Aragone – un pacto de survie : azcón et vox démontent alegría et exacerbent les tensions
Zaragoza est en ébullition. Le président régional Jorge Azcón, soutenu par Vox, a officialisé un accord de gouvernement jugé par le PSOE comme un « pacte de survie » qui risque de fracturer le paysage politique de l'Aragon.
La critique acerbe d'alegría
Pilar Alegría, porte-parole du PSOE en Cortes d'Aragon, n'a pas mâché ses mots. Elle dénonce une « ségrégation flagrante » entre les citoyens, une « division artificielle » orchestrée par Vox et le PP, qui, selon elle, « normalise le salage de terrain » et menace le vivre-ensemble.
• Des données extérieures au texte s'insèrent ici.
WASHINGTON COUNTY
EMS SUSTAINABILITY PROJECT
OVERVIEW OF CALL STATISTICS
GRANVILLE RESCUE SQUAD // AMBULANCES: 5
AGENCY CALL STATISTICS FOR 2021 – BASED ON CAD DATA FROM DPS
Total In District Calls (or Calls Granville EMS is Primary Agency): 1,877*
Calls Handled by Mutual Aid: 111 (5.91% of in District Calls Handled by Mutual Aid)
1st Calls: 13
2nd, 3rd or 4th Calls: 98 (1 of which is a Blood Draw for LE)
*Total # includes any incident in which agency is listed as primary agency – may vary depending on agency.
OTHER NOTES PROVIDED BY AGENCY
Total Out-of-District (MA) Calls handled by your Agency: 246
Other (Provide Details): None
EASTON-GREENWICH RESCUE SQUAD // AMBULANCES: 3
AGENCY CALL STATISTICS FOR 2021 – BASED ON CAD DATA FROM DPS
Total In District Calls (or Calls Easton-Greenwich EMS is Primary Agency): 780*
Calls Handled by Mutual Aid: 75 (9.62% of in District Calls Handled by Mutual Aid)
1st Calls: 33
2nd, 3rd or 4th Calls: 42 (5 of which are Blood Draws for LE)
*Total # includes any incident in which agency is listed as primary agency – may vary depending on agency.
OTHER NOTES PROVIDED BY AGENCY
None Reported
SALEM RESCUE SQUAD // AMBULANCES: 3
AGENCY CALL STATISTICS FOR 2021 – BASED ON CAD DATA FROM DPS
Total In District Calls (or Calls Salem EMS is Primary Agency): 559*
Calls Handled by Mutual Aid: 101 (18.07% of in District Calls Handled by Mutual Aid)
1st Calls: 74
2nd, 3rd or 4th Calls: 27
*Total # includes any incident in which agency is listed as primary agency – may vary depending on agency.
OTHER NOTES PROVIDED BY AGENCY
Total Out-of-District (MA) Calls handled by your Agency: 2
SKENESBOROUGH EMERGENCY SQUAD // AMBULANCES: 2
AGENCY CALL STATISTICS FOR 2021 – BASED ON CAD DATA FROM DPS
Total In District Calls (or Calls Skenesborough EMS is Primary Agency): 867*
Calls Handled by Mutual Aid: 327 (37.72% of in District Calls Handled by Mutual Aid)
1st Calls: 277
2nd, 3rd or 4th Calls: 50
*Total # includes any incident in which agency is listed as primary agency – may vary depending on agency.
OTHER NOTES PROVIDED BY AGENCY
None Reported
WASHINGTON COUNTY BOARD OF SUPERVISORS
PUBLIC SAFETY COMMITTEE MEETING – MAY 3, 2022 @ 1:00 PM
Une stratégie « raté » et une alliance controversée
Azcón justifie ce choix par une « seule option » offerte par les urnes : une coalition PP-Vox. Il insiste sur la légalité, la compétence et un minimum commun. Mais Alegría pointe du doigt une stratégie « ratée », caractérisée par un « retour permanent » et le choix d'un partenaire politique jugé « le pire possible », aboutissant à une « instabilité record » pour le troisième gouvernement de ce bloc depuis 2023. L’avènement de ce gouvernement est donc, selon Alegría, le résultat d'une « stratégie de Gévnova » qui n'a pas porté ses fruits.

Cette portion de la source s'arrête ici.